** EXERCISE OBJECTIVE **
Among the entries below, only the lines starting at the one with "left shoulder: (913, 361)" and ending at the one with "right back paw: (231, 433)", both included, are to be printed exactly.
□ □ □ □ □ □ □
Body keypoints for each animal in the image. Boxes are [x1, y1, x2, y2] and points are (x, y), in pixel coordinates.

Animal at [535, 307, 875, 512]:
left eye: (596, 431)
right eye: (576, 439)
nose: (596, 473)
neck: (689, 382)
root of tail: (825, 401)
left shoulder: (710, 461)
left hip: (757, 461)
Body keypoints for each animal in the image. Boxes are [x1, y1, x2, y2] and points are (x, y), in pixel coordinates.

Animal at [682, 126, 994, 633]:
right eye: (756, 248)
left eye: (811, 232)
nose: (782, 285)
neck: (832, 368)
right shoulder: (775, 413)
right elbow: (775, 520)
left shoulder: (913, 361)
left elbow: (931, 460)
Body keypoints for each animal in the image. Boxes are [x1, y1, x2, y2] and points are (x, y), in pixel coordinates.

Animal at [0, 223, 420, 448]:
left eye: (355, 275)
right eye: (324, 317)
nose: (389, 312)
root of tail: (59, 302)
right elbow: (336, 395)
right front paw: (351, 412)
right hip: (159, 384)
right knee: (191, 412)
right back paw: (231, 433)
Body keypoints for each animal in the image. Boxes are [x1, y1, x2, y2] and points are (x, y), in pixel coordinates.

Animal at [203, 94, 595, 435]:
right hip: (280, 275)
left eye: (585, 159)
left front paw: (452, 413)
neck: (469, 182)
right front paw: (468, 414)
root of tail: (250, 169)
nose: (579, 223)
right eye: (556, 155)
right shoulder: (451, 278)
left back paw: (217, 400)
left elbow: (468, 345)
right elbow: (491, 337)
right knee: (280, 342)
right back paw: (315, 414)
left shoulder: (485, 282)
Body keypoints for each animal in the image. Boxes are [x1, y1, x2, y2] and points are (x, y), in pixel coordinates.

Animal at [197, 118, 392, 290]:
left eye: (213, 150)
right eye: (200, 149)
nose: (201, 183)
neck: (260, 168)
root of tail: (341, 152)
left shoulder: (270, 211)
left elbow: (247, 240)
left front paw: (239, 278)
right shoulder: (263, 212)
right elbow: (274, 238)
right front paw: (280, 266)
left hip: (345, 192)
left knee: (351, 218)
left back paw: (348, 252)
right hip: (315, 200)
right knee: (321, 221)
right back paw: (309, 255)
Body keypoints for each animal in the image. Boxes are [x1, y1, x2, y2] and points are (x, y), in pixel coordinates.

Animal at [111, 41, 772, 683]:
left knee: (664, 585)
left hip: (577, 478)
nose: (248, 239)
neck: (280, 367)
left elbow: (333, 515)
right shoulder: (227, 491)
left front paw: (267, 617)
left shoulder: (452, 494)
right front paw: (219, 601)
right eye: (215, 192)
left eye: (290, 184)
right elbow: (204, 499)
□ □ □ □ □ □ □
** WRITTEN ANSWER **
left shoulder: (913, 361)
left elbow: (931, 460)
Body keypoints for each animal in the image. Boxes are [x1, y1, x2, y2] and points are (x, y), in pixel coordinates.

Animal at [0, 223, 420, 448]:
left eye: (355, 275)
right eye: (324, 317)
nose: (389, 312)
root of tail: (59, 302)
right elbow: (336, 395)
right front paw: (351, 412)
right hip: (159, 384)
right knee: (191, 412)
right back paw: (231, 433)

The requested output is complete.